Antony Williams’ painting “Cosmic Cosmic Marionette” suggests discussions ranging from Gnosticism to science fiction to comparisons with Milton’s Paradise Lost and Nathaniel Hawthorne’s “Rappaccini’s Daughter.”
In the painting, Adam and Eve are puppets (marionettes), while Satan is a sort of sock puppet; all three characters being manipulated by a space alien. But for what purpose?
For Milton, that’s no alien but rather a just and loving God using the Fall as an instrument to advance his love and Grace. Humans must experience a fall in order for Grace to have a subject to work upon. As John Bunyan states:
Great sins do draw out great grace; and where guilt is most terrible and fierce, there the mercy of God in Christ, when showed to the soul, appears most high and mighty.
We can’t be saved unless we sin. God provides the “theatre” and cause of our sin, while also offering the path to redemption from that sin, though His Grace. Do people have any free agency in this process? One might wonder that if sin, grace and redemption are foreordained and driven by God’s will, as it were, then what is the point?

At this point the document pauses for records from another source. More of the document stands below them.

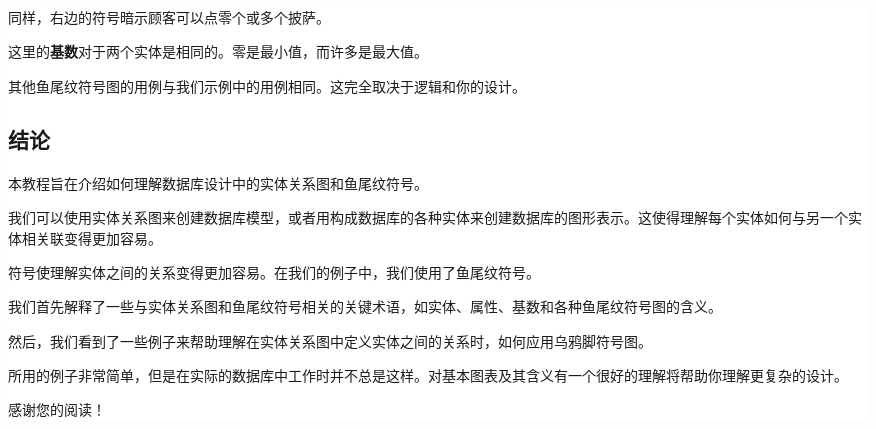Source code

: 同样，右边的符号暗示顾客可以点零个或多个披萨。

这里的**基数**对于两个实体是相同的。零是最小值，而许多是最大值。

其他鱼尾纹符号图的用例与我们示例中的用例相同。这完全取决于逻辑和你的设计。

## 结论

本教程旨在介绍如何理解数据库设计中的实体关系图和鱼尾纹符号。

我们可以使用实体关系图来创建数据库模型，或者用构成数据库的各种实体来创建数据库的图形表示。这使得理解每个实体如何与另一个实体相关联变得更加容易。

符号使理解实体之间的关系变得更加容易。在我们的例子中，我们使用了鱼尾纹符号。

我们首先解释了一些与实体关系图和鱼尾纹符号相关的关键术语，如实体、属性、基数和各种鱼尾纹符号图的含义。

然后，我们看到了一些例子来帮助理解在实体关系图中定义实体之间的关系时，如何应用乌鸦脚符号图。

所用的例子非常简单，但是在实际的数据库中工作时并不总是这样。对基本图表及其含义有一个很好的理解将帮助你理解更复杂的设计。

感谢您的阅读！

The “science fiction” reading of the garden story drives the consideration of these difficult ambiguities, and readers are confounded as they entertain Gnostic notions of an “evil” (or anyway morally ambiguous) alien conducting mad scientist experiments—compare the Prometheus Alien film and Nathaniel Hawthorne's story “Rappaccini’s Daughter.” Is God a mad scientist? Indeed, is God… God?
Milton has been called “the first poet of space,” and Paradise Lost has been called the first modern science fiction story. Through his science fiction (if that’s what Paradise Lost is) does Milton advance orthodox, heterodox, Gnostic, or heretical exegeses of these matters?
Readers perplexed by these questions should do well to consider the ambiguities themselves—that is, rather the consideration of these ambiguities is the true subject of the “experiment.” Considering the shifting medium of myth and language—let alone our precarious situation in the universe—can we hope to arrive at some kind of happy resolution in pursuing these questions? Little wonder in his sonnet “When I consider how my light is spent” Milton concludes, “they also serve who only stand and wait.” Simply existing in our curious spiritual state, moreover in our nearly imponderable situation in relation to space and time—these are materials of a fantastic cosmic adventure!